Paris (kath.net) Fünf mutmaßliche Dschihadistinnen müssen sich aktuell vor Gericht verantworten. Sie stehen im Verdacht, vor drei Jahren einen Selbstmordanschlag in der Nähe der Pariser Kathedrale Notre-Dame versucht zu haben. Das berichtete die französische katholische Tageszeitung „La Croix“. Der Anschlagsversuch habe die aktive Rolle von Frauen im Dschihad aufgezeigt, kommentierte „La Croix“. Für den mutmaßlichen Rädelsführer (und inzwischen getöteten) Rachid Kassim wird vermutet, dass er auch die Inspirationsquelle hinter der Ermordung des katholischen Priesters Jacques Hamel während einer Messfeier gewesen war, außerdem scheint er die Ermordung eines Polizisten und seiner Ehefrau eingefädelt zu haben.
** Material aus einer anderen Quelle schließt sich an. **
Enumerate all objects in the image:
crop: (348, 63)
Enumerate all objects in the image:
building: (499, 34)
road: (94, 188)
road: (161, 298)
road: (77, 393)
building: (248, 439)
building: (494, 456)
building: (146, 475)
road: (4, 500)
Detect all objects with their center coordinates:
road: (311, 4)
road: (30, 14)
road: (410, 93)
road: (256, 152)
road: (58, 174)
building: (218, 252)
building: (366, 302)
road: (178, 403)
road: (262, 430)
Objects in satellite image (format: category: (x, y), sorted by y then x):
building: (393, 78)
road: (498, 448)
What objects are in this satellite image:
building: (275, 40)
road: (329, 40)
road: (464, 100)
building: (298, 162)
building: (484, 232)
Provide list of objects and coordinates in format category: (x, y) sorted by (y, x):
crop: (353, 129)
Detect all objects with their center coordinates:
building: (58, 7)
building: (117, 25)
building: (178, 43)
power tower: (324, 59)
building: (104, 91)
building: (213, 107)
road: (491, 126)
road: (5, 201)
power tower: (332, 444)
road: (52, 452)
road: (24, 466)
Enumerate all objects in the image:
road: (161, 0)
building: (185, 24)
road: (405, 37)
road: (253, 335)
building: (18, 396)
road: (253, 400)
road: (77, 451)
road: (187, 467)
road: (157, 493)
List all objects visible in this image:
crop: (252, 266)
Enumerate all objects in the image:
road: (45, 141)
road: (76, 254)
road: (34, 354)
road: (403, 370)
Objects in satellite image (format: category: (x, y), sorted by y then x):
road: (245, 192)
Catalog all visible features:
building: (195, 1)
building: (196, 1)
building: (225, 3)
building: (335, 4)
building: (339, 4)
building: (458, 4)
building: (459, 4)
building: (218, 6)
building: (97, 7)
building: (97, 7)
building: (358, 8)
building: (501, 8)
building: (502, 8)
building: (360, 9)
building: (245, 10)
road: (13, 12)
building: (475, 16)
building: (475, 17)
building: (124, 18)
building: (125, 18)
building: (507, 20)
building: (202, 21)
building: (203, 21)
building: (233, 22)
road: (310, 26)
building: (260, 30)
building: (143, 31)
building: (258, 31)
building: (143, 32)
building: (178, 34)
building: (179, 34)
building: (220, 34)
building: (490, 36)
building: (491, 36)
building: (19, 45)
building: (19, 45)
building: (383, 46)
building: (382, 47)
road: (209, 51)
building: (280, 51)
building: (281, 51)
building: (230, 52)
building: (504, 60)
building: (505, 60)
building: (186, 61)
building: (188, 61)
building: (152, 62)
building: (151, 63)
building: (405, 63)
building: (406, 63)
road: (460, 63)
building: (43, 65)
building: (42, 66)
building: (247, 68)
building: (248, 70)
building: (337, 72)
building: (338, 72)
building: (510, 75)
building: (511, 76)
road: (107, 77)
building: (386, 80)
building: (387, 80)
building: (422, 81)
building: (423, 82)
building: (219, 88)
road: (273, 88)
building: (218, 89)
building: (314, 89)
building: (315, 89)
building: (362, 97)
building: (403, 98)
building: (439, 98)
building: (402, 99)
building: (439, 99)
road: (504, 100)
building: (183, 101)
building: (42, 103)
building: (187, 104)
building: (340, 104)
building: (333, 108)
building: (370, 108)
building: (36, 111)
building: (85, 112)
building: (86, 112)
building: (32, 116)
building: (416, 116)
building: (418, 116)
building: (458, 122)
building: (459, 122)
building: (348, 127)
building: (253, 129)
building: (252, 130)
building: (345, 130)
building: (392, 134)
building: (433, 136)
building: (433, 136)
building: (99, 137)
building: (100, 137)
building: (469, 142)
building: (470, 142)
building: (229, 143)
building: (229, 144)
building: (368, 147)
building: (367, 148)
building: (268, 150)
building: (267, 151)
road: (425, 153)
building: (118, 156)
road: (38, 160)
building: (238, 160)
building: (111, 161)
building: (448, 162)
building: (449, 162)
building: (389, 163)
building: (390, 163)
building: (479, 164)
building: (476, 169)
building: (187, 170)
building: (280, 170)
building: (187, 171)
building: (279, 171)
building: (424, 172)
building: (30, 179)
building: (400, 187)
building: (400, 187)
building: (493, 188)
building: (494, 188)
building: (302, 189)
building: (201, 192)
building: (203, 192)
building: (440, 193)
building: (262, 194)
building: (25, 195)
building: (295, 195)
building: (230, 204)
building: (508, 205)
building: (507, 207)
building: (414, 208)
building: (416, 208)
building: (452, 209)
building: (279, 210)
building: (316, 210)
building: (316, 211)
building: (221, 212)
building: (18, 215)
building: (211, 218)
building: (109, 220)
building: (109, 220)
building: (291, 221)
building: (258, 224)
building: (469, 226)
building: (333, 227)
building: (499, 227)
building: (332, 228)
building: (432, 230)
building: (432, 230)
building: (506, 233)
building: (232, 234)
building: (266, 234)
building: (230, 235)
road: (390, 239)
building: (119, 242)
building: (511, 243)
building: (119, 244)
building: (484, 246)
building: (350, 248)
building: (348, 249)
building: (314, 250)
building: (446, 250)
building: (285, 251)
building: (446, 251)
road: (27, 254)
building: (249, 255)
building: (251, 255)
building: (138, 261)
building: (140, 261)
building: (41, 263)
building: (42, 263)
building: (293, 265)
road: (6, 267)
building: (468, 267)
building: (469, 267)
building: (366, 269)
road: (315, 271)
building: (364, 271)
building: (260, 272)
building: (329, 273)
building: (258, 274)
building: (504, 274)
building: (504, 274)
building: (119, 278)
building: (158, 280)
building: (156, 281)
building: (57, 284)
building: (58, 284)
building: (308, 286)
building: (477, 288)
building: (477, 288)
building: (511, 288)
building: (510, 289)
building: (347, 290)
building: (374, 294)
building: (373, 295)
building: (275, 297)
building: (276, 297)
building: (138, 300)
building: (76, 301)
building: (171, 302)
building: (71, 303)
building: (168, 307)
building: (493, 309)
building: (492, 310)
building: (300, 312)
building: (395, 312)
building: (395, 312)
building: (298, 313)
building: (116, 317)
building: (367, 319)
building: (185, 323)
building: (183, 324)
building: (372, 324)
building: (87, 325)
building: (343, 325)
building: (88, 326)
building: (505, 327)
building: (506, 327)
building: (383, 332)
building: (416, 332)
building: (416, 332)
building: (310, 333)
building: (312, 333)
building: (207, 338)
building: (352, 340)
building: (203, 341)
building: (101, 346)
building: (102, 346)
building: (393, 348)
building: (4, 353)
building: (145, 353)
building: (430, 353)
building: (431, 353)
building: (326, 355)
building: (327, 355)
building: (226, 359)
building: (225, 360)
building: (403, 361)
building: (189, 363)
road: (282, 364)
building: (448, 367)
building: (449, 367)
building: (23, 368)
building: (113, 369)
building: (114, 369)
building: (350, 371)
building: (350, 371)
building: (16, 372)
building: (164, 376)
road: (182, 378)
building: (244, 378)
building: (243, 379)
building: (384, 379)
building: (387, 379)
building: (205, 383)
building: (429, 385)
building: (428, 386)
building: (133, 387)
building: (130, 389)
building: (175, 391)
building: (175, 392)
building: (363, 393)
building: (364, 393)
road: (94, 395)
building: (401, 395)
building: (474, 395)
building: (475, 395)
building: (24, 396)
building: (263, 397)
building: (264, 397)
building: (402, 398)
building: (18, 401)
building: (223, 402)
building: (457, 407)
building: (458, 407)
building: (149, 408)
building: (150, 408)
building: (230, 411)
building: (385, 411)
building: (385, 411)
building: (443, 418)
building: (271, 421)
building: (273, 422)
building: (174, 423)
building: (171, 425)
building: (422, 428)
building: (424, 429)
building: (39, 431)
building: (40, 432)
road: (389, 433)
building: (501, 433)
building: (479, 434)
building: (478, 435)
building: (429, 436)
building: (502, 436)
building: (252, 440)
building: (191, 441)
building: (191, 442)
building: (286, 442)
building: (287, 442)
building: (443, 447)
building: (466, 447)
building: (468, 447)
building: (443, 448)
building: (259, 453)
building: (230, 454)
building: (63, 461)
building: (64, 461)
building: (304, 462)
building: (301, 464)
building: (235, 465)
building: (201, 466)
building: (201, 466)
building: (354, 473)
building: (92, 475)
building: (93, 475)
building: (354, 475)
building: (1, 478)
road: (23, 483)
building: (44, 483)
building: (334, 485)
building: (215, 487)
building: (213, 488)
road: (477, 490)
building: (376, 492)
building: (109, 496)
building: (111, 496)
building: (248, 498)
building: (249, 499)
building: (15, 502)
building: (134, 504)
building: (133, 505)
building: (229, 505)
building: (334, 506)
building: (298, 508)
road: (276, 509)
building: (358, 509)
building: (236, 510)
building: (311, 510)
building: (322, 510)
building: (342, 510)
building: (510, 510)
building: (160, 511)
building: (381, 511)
Die fünf angeklagten Frauen, die heute zwischen 22 und 46 Jahre alt sind, seien nach Einschätzung des damaligen Pariser Staatsanwalts ein Terrorkommando gewesen, das völlig empfänglich war für die „tödliche Ideologie“ des IS.

In der Nacht vom 3. auf 4. September 2016 hatten zwei der angeklagten Frauen in der Nähe der Kathedrale Notre Dame ihr Auto geparkt, das mit sechs Gasflaschen gefüllt gewesen war. Dann besprühten sie ihr Auto mit Dieselkraftstoff und warfen eine Zigarette darauf. Doch es kam zu keiner Explosion, da dieser Kraftstoff schwerer zu entzünden ist als Benzin.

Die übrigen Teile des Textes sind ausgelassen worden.